Dear partners and customers, come and discover our new corporate website.

DEPURANAT : Natural wastewater treatment systems for small communities

The DEPURANAT Project, financed by European FEDER funds, focused on wastewater treatment for productive purpose in the rural and natural environments of the Atlantic Space, thanks to natural treatment or low energy consuming systems.

A consortium made up of ITC - Instituto Tecnologico de Canarias, project leader, University of Minho - Portugal, "CENTA - Centro de Nuevas Tecnologías del Agua" - Spain and of a certain number of Canarian and Portuguese municipalities as well as of IOWater - International Office for Water - France, has been working for 3 years on the building and operation of such facilities.

6 treatment plants, already equipped with such technologies in Spain and Portugal, and 6 others, especially built to use these treatment principles, were followed up to:
* draw up technical guides to help the project contractors build their wastewater treatment plants according to the code of practice, while taking into account the diversity of the natural wastewater treatment techniques now available;
* work out decision-making supporting methods to select the best techniques according to the criteria which the building operator and the municipality are facing in the field.
For this purpose, IOWater designed an expert system to help selecting technologies according to the characteristics of the effluents to be treated and of the site chosen for their building.
This tool was enriched with the results obtained on the pilot units in order to be close to field realities;
* develop by-products (sludge, organic matter, treated wastewater, etc.) to focus on the best integration of the plant from a social and environmental viewpoint, landscape considerations included;
* build the potential market for such techniques in the Atlantic Arc, taking into account the economic advantages and environmental costs (in accordance with the European Framework Directive), but also the "relation" which is built around such sites with the surrounding population (water classes for the children, market-gardening products, floral products, etc.);
* develop training tools for formalizing true engineering on natural wastewater treatment, thanks to the professional support which will result from DEPURANAT.

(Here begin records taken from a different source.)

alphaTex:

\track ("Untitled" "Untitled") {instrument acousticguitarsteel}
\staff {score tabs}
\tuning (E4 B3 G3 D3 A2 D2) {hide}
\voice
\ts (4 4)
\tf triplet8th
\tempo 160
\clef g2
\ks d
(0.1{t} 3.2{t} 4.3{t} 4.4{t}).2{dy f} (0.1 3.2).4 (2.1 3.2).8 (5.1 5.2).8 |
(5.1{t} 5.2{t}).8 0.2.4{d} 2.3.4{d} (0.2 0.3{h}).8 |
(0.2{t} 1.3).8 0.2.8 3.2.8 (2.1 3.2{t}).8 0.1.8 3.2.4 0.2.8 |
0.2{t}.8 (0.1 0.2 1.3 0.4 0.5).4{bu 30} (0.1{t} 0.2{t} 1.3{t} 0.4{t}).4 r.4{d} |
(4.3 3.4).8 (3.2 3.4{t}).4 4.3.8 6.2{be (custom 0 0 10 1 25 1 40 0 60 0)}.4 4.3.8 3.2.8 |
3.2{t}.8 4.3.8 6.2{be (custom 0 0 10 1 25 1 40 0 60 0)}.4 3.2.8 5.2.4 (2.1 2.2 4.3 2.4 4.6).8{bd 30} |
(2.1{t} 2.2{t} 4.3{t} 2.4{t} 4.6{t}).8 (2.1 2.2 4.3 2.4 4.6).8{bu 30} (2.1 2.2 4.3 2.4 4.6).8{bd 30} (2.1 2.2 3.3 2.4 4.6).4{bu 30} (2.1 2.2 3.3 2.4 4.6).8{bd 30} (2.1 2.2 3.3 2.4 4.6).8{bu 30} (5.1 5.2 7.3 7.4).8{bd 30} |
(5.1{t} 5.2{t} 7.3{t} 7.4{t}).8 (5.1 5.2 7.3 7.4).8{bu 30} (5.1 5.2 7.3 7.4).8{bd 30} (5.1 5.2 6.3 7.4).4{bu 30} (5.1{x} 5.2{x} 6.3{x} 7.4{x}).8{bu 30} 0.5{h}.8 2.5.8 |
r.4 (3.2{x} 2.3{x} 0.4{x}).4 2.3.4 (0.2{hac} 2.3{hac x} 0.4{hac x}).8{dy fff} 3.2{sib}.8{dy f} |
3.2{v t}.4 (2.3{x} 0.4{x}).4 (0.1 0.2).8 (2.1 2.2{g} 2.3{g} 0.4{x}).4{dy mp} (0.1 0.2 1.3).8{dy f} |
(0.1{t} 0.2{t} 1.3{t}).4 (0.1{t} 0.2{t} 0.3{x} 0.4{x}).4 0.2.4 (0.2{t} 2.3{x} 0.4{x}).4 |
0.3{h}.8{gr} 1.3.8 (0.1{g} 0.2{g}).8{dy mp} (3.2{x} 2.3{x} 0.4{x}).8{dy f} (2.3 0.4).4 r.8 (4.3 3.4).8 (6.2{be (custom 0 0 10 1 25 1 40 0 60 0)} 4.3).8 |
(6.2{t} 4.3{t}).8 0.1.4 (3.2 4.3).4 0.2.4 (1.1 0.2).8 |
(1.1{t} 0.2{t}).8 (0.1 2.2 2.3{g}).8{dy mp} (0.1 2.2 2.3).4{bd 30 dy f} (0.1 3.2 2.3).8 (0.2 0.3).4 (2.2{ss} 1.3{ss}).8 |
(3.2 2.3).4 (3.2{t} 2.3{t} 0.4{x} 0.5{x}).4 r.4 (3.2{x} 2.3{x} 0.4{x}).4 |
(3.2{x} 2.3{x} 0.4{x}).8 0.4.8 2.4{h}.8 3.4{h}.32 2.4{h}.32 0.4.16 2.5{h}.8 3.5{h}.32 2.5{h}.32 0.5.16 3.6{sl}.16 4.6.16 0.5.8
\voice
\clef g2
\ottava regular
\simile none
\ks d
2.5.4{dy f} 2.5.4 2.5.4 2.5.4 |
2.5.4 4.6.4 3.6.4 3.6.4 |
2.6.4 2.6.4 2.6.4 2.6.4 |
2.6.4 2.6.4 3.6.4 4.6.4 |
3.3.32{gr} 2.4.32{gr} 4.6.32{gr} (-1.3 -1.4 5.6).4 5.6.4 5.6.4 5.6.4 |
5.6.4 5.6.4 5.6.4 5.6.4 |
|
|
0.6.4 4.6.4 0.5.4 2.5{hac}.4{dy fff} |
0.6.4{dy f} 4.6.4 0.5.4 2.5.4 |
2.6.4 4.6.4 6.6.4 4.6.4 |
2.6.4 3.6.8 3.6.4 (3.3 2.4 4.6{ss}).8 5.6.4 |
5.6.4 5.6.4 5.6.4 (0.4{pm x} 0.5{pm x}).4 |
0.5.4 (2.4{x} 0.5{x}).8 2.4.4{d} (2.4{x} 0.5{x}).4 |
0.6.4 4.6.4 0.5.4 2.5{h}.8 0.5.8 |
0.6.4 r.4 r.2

Not very expensive and simple to install, these decentralized systems will contribute to improve water treatment and will support sustainable economic and financial development in rural areas.
Thanks to these systems, DEPURANAT aims at promoting the use, for decorative or handicraft purposes, of quality products resulting from water treatment, such as aquatic plants.

In the long term, these new activities will enable these areas to develop traditional agriculture and rural tourism. It concerns little populated rural areas, a characteristic of the Atlantic Space, where the lack of wastewater treatment systems means discharging the effluents in neighboring natural environments, thus leading to non-point pollution in areas with great ecological value.

DEPURANAT shows that there are sustainable wastewater management systems, which consist in storing the locally collected water, in treating it on the spot in small decentralized systems (lagooning, filtering garden, planted filter, infiltration bed, sand percolation, etc.), and in reusing the obtained by-products. A catalogue of the pilot systems used in Spain and Portugal has been established.

CENTA and IOWater provide technical support for the development of know-how after construction and during operation for better making known these often forgotten techniques, which are better integrated into the environment, especially for a number of population-equivalents ranging from 100 to 500, which is the case of many building lots.

In the continuity of DEPURANAT, CENTA organized, from 11 to 15 November 2007 in Seville, SMALLWAT, an International Congress dedicated to wastewater treatment in small communities.